Dexter’s life was cut short on one rainy afternoon when we were both eight years old. I was at the Park Service building in Chitina with my mom working when the phone rang. It was my dad. He sounded really quiet and had a hard time telling me. He told me that he was sorry, that Dexter had been hit on the highway by a Semi-Truck. My dad buried Dex in his favorite spot beneath a tree by our horse tack shed. After hearing that my best friend -- pretty much everything to me -- had been killed, I went into a deep state of depression. I cried for weeks, and wouldn’t talk to anyone. Then one day I finally decided that Dex wouldn’t have wanted me to be sad. He would have wanted me to move on and to be happy. To this day I still remember his watchful eyes and the way he would smile when he was with me. I loved that dog, and I will always have him in my memories.
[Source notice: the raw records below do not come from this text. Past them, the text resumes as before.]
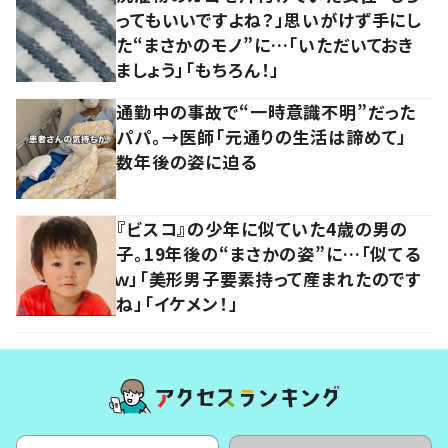
ってもいいですよね？」思いがけず手にし
た“まさかのモノ”に…「いただいておき
ましょう」「もちろん！」
通勤中の事故で“一時意識不明”だった
パパ。→医師「元通りの生活は諦めて」
数年後の姿に迫る
『ビスコ』の少年に似ていた4歳の男の
子。19年後の“まさかの姿”に…「似てる
ｗ」「美形男子要素持って産まれたのです
ね」「イケメン！」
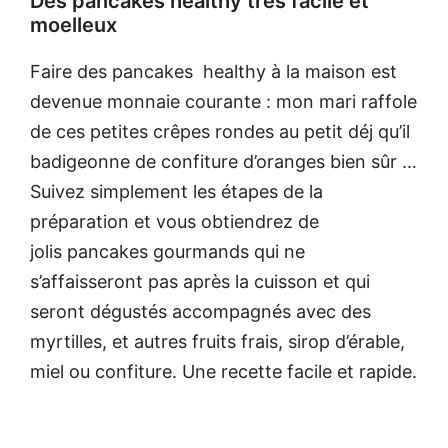
Des pancakes healthy très facile et
moelleux
Faire des pancakes healthy à la maison est
devenue monnaie courante : mon mari raffole
de ces petites crêpes rondes au petit déj qu’il
badigeonne de confiture d’oranges bien sûr …
Suivez simplement les étapes de la
préparation et vous obtiendrez de
jolis pancakes gourmands qui ne
s’affaisseront pas après la cuisson et qui
seront dégustés accompagnés avec des
myrtilles, et autres fruits frais, sirop d’érable,
miel ou confiture. Une recette facile et rapide.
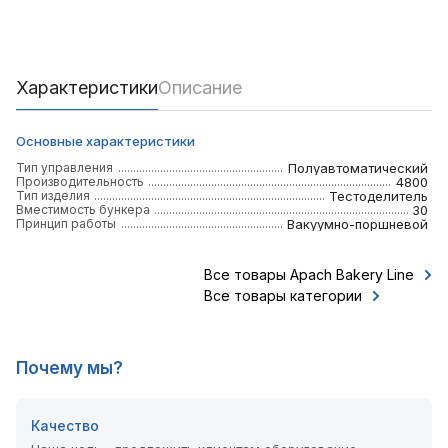
Характеристики
Описание
Основные характеристики
Тип управления
Полуавтоматический
Производительность
4800
Тип изделия
Тестоделитель
Вместимость бункера
30
Принцип работы
Вакуумно-поршневой
Все товары Apach Bakery Line
Все товары категории
Почему мы?
Качество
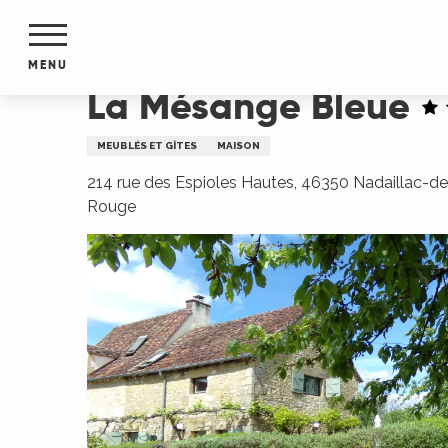
Aller
Accueil
La Mésange Bleue
au
contenu
MENU
principal
La Mésange Bleue
NTS
MENTS
MEUBLÉS ET GÎTES
MAISON
S
URS
214 rue des Espioles Hautes, 46350 Nadaillac-de
Rouge
du Lot
dans
s le
e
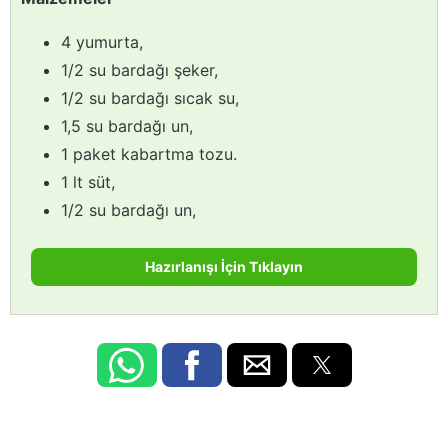
4 yumurta,
1/2 su bardağı şeker,
1/2 su bardağı sıcak su,
1,5 su bardağı un,
1 paket kabartma tozu.
1 lt süt,
1/2 su bardağı un,
Hazırlanışı İçin Tıklayın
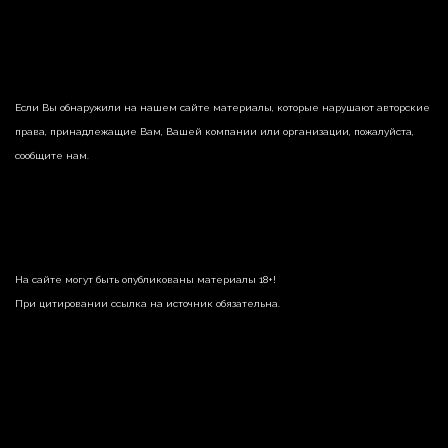
Если Вы обнаружили на нашем сайте материалы, которые нарушают авторские
права, принадлежащие Вам, Вашей компании или организации, пожалуйста,
сообщите нам.
На сайте могут быть опубликованы материалы 18+!
При цитировании ссылка на источник обязательна.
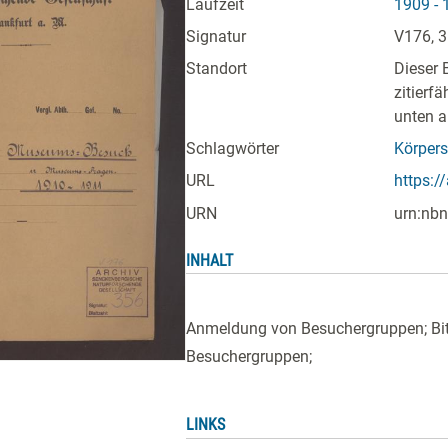
Laufzeit
1909 - 
Signatur
V176, 
Standort
Dieser 
zitierf
unten a
Schlagwörter
Körper
URL
https:/
URN
urn:nbn
INHALT
Anmeldung von Besuchergruppen; Bitt
Besuchergruppen;
LINKS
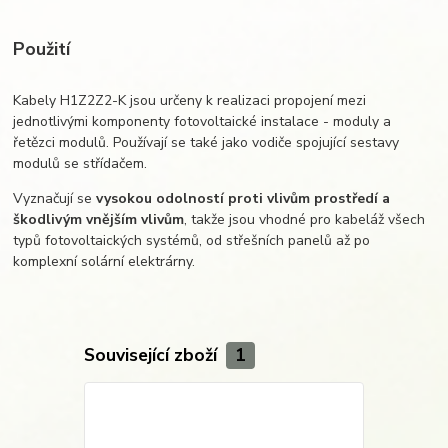
Použití
Kabely H1Z2Z2-K jsou určeny k realizaci propojení mezi
jednotlivými komponenty fotovoltaické instalace - moduly a
řetězci modulů. Používají se také jako vodiče spojující sestavy
modulů se střídačem.
Vyznačují se
vysokou odolností proti vlivům prostředí a
škodlivým vnějším vlivům
, takže jsou vhodné pro kabeláž všech
typů fotovoltaických systémů, od střešních panelů až po
komplexní solární elektrárny.
Související zboží
1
Hi, my name is Audrey Shepherd. Currently, I am a junior at Kenny Lake School and I am 16 years old. As high school flies by I realize just how little I know about my plans for my future. People I have known my whole life come up to me and ask, “What do you want to do after high school?” After a moment or two of thought I reply that I simply don’t know. As a child I dreamt of being a crime scene investigator, but as I grew older I lost interest in that path. Over the years I have changed my career choices various times. My dreams have gone form CSI to doctor to police woman to oceanographer, and so many more. As of now, my plans are to make it through the remaining two years of high school with an A or B average and to take a trip to Ireland after graduation. Upon my return from Ireland, I plan on attending UAF and finally finding a career path that suits me. Whatever happens, I hope to strive to do my best and greet each day with a smile and a skip in my step.